[Collected data]

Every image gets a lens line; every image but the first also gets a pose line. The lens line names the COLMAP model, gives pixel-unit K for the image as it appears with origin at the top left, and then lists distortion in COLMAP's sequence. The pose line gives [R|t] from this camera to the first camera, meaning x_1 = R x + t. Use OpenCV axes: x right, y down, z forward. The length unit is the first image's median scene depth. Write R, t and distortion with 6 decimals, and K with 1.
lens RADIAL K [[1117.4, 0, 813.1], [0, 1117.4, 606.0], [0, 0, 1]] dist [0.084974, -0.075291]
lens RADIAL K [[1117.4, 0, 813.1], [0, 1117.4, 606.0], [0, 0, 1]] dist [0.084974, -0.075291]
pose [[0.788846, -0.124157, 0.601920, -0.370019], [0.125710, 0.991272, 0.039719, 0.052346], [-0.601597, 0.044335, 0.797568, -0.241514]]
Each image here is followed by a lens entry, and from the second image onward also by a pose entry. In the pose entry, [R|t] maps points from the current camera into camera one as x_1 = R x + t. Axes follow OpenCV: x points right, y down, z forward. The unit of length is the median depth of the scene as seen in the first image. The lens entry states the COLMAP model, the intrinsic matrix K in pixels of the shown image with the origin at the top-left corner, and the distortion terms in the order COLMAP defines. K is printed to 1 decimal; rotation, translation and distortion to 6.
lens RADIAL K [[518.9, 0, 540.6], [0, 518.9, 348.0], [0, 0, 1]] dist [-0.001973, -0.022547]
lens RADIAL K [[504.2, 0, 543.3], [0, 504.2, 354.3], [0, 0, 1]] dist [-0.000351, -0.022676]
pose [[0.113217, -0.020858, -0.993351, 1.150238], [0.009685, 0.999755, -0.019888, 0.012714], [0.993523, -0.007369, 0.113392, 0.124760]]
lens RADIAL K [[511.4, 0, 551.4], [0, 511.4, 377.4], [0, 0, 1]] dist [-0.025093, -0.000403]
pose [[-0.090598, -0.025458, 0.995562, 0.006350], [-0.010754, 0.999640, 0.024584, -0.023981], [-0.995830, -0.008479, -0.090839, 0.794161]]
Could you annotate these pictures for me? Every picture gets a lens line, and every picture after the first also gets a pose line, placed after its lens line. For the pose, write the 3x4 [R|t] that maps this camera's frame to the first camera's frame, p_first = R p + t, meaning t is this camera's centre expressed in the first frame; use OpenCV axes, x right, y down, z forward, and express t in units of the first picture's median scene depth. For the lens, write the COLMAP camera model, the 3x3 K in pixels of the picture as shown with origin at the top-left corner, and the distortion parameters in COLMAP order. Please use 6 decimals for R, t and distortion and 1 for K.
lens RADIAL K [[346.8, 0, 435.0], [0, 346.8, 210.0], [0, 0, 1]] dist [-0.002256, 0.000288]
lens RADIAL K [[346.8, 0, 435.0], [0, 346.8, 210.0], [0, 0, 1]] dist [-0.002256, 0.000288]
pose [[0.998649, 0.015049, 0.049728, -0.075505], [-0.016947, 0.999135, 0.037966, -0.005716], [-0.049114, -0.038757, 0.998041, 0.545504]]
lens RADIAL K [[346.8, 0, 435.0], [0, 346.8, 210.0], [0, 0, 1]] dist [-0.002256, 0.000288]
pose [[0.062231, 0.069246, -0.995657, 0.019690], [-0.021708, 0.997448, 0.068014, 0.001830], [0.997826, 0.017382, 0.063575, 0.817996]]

# Assigned task
Reproduce the entire listing above line for line, changing nothing.

# Your solution
Every image gets a lens line; every image but the first also gets a pose line. The lens line names the COLMAP model, gives pixel-unit K for the image as it appears with origin at the top left, and then lists distortion in COLMAP's sequence. The pose line gives [R|t] from this camera to the first camera, meaning x_1 = R x + t. Use OpenCV axes: x right, y down, z forward. The length unit is the first image's median scene depth. Write R, t and distortion with 6 decimals, and K with 1.
lens RADIAL K [[1117.4, 0, 813.1], [0, 1117.4, 606.0], [0, 0, 1]] dist [0.084974, -0.075291]
lens RADIAL K [[1117.4, 0, 813.1], [0, 1117.4, 606.0], [0, 0, 1]] dist [0.084974, -0.075291]
pose [[0.788846, -0.124157, 0.601920, -0.370019], [0.125710, 0.991272, 0.039719, 0.052346], [-0.601597, 0.044335, 0.797568, -0.241514]]
Each image here is followed by a lens entry, and from the second image onward also by a pose entry. In the pose entry, [R|t] maps points from the current camera into camera one as x_1 = R x + t. Axes follow OpenCV: x points right, y down, z forward. The unit of length is the median depth of the scene as seen in the first image. The lens entry states the COLMAP model, the intrinsic matrix K in pixels of the shown image with the origin at the top-left corner, and the distortion terms in the order COLMAP defines. K is printed to 1 decimal; rotation, translation and distortion to 6.
lens RADIAL K [[518.9, 0, 540.6], [0, 518.9, 348.0], [0, 0, 1]] dist [-0.001973, -0.022547]
lens RADIAL K [[504.2, 0, 543.3], [0, 504.2, 354.3], [0, 0, 1]] dist [-0.000351, -0.022676]
pose [[0.113217, -0.020858, -0.993351, 1.150238], [0.009685, 0.999755, -0.019888, 0.012714], [0.993523, -0.007369, 0.113392, 0.124760]]
lens RADIAL K [[511.4, 0, 551.4], [0, 511.4, 377.4], [0, 0, 1]] dist [-0.025093, -0.000403]
pose [[-0.090598, -0.025458, 0.995562, 0.006350], [-0.010754, 0.999640, 0.024584, -0.023981], [-0.995830, -0.008479, -0.090839, 0.794161]]
Could you annotate these pictures for me? Every picture gets a lens line, and every picture after the first also gets a pose line, placed after its lens line. For the pose, write the 3x4 [R|t] that maps this camera's frame to the first camera's frame, p_first = R p + t, meaning t is this camera's centre expressed in the first frame; use OpenCV axes, x right, y down, z forward, and express t in units of the first picture's median scene depth. For the lens, write the COLMAP camera model, the 3x3 K in pixels of the picture as shown with origin at the top-left corner, and the distortion parameters in COLMAP order. Please use 6 decimals for R, t and distortion and 1 for K.
lens RADIAL K [[346.8, 0, 435.0], [0, 346.8, 210.0], [0, 0, 1]] dist [-0.002256, 0.000288]
lens RADIAL K [[346.8, 0, 435.0], [0, 346.8, 210.0], [0, 0, 1]] dist [-0.002256, 0.000288]
pose [[0.998649, 0.015049, 0.049728, -0.075505], [-0.016947, 0.999135, 0.037966, -0.005716], [-0.049114, -0.038757, 0.998041, 0.545504]]
lens RADIAL K [[346.8, 0, 435.0], [0, 346.8, 210.0], [0, 0, 1]] dist [-0.002256, 0.000288]
pose [[0.062231, 0.069246, -0.995657, 0.019690], [-0.021708, 0.997448, 0.068014, 0.001830], [0.997826, 0.017382, 0.063575, 0.817996]]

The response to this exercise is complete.